Es kam ihm vor, als ob er endlich die offizielle Eintrittskarte in die Welt bekam, die er immer betreten wollte. „Ich glaube S müsste ganz gut passen", sagte er etwas atemlos. „Gut. Sie sind bei Dr Styles?" - „Ja", antwortete er schnell und sie griff in den Schrank mit der blauen Kleidung. „Das tragen Sie im normalen Dienst und diese hier," sie reichte ihm dasselbe nochmal in Hellgrün, „das werden Sie tragen, wenn Sie Dr Styles in den OP begleiten."

Seine neue Arbeitskleidung an sich gedrückt, huschte Louis wenig später auf der Toilette in eine Kabine und zog sich um. Nach einem kurzen Blick in den Spiegel, nickte er sich selbst anerkennend zu.
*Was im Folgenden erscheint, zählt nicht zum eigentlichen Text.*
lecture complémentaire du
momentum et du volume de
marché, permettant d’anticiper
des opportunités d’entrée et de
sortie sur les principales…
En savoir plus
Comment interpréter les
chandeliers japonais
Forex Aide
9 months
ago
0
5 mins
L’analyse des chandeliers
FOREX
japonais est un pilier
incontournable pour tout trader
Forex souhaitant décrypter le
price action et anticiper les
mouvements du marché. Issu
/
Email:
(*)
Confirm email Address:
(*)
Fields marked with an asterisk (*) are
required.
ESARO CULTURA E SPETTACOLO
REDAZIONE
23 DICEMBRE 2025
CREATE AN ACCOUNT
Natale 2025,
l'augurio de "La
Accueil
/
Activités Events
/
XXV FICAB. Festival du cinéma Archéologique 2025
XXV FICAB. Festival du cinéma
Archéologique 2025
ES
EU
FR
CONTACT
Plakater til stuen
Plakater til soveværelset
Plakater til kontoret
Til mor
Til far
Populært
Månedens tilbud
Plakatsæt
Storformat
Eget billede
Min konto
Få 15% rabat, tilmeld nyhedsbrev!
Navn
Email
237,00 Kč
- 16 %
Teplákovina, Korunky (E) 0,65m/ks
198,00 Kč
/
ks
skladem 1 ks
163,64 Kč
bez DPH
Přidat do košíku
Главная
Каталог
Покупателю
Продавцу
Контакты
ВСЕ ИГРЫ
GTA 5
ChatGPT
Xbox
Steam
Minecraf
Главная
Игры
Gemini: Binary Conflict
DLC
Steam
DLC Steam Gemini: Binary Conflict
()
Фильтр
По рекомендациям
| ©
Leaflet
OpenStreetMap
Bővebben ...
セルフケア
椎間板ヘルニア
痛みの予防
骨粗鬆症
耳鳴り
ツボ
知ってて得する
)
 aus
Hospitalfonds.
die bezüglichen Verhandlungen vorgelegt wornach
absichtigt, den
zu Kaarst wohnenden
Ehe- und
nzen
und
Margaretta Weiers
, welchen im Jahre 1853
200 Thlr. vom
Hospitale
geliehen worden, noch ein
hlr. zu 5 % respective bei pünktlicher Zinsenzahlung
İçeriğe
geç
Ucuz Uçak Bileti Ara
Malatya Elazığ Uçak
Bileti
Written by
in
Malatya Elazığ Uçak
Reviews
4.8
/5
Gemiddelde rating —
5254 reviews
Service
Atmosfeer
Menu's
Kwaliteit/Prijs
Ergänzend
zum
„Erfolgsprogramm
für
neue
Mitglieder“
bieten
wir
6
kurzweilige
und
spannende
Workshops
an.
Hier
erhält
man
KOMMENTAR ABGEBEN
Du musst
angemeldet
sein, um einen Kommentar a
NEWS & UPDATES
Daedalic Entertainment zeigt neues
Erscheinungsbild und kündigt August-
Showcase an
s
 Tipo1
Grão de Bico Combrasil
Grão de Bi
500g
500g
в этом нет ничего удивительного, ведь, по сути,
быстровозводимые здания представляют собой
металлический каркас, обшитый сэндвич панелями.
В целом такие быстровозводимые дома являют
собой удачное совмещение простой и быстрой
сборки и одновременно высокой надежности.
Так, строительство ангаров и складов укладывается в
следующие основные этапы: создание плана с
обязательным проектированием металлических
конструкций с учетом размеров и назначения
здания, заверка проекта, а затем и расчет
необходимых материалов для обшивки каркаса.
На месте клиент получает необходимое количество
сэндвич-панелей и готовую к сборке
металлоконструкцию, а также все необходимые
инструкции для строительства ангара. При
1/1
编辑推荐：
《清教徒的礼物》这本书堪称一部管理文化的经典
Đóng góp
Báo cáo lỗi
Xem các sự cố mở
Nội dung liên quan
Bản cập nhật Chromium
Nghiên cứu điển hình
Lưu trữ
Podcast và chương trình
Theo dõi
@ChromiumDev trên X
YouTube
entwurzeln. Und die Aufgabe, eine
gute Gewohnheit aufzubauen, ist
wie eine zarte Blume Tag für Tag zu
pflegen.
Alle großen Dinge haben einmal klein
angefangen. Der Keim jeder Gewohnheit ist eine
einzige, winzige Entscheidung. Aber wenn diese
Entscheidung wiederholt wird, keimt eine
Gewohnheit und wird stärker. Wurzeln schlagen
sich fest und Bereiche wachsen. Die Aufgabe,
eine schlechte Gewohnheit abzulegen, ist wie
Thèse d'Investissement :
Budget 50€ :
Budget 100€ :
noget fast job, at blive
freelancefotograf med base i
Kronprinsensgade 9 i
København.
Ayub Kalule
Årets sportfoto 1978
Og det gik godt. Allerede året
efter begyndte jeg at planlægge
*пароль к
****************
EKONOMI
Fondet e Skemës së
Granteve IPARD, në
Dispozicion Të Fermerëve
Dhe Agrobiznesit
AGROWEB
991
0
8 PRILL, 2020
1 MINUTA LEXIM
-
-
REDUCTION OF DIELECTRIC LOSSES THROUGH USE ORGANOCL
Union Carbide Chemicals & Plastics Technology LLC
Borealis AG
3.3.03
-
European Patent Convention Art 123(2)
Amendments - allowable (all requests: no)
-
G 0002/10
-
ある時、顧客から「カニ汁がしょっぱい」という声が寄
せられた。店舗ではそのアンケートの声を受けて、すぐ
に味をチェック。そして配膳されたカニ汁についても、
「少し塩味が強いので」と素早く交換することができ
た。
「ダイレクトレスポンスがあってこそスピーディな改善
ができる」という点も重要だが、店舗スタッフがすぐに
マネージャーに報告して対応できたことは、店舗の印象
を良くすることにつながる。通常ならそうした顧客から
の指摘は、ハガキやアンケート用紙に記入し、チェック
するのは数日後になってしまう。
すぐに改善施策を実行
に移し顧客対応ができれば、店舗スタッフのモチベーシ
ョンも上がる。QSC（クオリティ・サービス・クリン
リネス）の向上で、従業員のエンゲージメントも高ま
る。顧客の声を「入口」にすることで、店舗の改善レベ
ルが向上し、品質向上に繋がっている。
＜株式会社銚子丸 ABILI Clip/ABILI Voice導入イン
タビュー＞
Jetzt sah er aus, wie ein richtiger Arzt und zupfte sich stolz den weißen Kragen des Kittels zurecht und atmete tief durch: „Gut, jetzt reiß dich zusammen, das wird ein tolles Praxissemester."

Nachdem er seine Klamotten zurück in den Spind geworfen und die Straßenschuhe durch Krankenhausschuhe ersetzt hatte, ging er zügig zurück in das Büro seines neuen Vorgesetzten. Dr Styles erhob sich gerade von seinem Stuhl, als Louis in den Raum kam. „Das war auf die Minute pünktlich, Mr Tomlinson", sagte er, schlüpfte in seinen Kittel und ging, ohne Louis eines Blickes zu würdigen, an ihm vorbei aus dem Büro.